PROBLEM TO SOLVE: Convert all of the lines below into a numbered list, omitting any blank lines.

Recorded data
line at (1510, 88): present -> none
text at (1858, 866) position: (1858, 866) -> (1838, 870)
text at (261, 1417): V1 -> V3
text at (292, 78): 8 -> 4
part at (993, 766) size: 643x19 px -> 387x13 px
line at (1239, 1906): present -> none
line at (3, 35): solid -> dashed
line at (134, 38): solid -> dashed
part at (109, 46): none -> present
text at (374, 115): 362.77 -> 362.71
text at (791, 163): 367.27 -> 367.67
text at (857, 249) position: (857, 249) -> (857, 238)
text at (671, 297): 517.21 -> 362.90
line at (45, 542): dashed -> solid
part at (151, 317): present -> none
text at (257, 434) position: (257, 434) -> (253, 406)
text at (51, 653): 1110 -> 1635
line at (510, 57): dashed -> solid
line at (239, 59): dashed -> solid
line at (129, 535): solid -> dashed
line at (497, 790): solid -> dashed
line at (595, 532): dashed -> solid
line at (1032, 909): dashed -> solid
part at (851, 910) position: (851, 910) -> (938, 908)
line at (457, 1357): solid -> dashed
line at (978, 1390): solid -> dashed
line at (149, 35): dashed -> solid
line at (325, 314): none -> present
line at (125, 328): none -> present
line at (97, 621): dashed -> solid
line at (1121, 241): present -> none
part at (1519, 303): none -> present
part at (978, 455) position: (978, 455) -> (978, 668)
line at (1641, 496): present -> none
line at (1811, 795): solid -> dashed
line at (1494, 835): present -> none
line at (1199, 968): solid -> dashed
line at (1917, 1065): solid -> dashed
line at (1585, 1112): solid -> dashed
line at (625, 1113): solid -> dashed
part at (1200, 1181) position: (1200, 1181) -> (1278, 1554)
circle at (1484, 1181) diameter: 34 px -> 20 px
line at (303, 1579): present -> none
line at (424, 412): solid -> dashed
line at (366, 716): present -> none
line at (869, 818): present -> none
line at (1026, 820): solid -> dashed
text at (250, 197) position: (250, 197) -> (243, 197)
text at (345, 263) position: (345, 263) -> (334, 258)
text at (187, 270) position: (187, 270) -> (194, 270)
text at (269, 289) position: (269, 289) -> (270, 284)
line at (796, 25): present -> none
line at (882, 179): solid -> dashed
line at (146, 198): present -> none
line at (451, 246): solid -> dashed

RESPONSE:
1. line at (1510, 88): present -> none
2. text at (1858, 866) position: (1858, 866) -> (1838, 870)
3. text at (261, 1417): V1 -> V3
4. text at (292, 78): 8 -> 4
5. part at (993, 766) size: 643x19 px -> 387x13 px
6. line at (1239, 1906): present -> none
7. line at (3, 35): solid -> dashed
8. line at (134, 38): solid -> dashed
9. part at (109, 46): none -> present
10. text at (374, 115): 362.77 -> 362.71
11. text at (791, 163): 367.27 -> 367.67
12. text at (857, 249) position: (857, 249) -> (857, 238)
13. text at (671, 297): 517.21 -> 362.90
14. line at (45, 542): dashed -> solid
15. part at (151, 317): present -> none
16. text at (257, 434) position: (257, 434) -> (253, 406)
17. text at (51, 653): 1110 -> 1635
18. line at (510, 57): dashed -> solid
19. line at (239, 59): dashed -> solid
20. line at (129, 535): solid -> dashed
21. line at (497, 790): solid -> dashed
22. line at (595, 532): dashed -> solid
23. line at (1032, 909): dashed -> solid
24. part at (851, 910) position: (851, 910) -> (938, 908)
25. line at (457, 1357): solid -> dashed
26. line at (978, 1390): solid -> dashed
27. line at (149, 35): dashed -> solid
28. line at (325, 314): none -> present
29. line at (125, 328): none -> present
30. line at (97, 621): dashed -> solid
31. line at (1121, 241): present -> none
32. part at (1519, 303): none -> present
33. part at (978, 455) position: (978, 455) -> (978, 668)
34. line at (1641, 496): present -> none
35. line at (1811, 795): solid -> dashed
36. line at (1494, 835): present -> none
37. line at (1199, 968): solid -> dashed
38. line at (1917, 1065): solid -> dashed
39. line at (1585, 1112): solid -> dashed
40. line at (625, 1113): solid -> dashed
41. part at (1200, 1181) position: (1200, 1181) -> (1278, 1554)
42. circle at (1484, 1181) diameter: 34 px -> 20 px
43. line at (303, 1579): present -> none
44. line at (424, 412): solid -> dashed
45. line at (366, 716): present -> none
46. line at (869, 818): present -> none
47. line at (1026, 820): solid -> dashed
48. text at (250, 197) position: (250, 197) -> (243, 197)
49. text at (345, 263) position: (345, 263) -> (334, 258)
50. text at (187, 270) position: (187, 270) -> (194, 270)
51. text at (269, 289) position: (269, 289) -> (270, 284)
52. line at (796, 25): present -> none
53. line at (882, 179): solid -> dashed
54. line at (146, 198): present -> none
55. line at (451, 246): solid -> dashed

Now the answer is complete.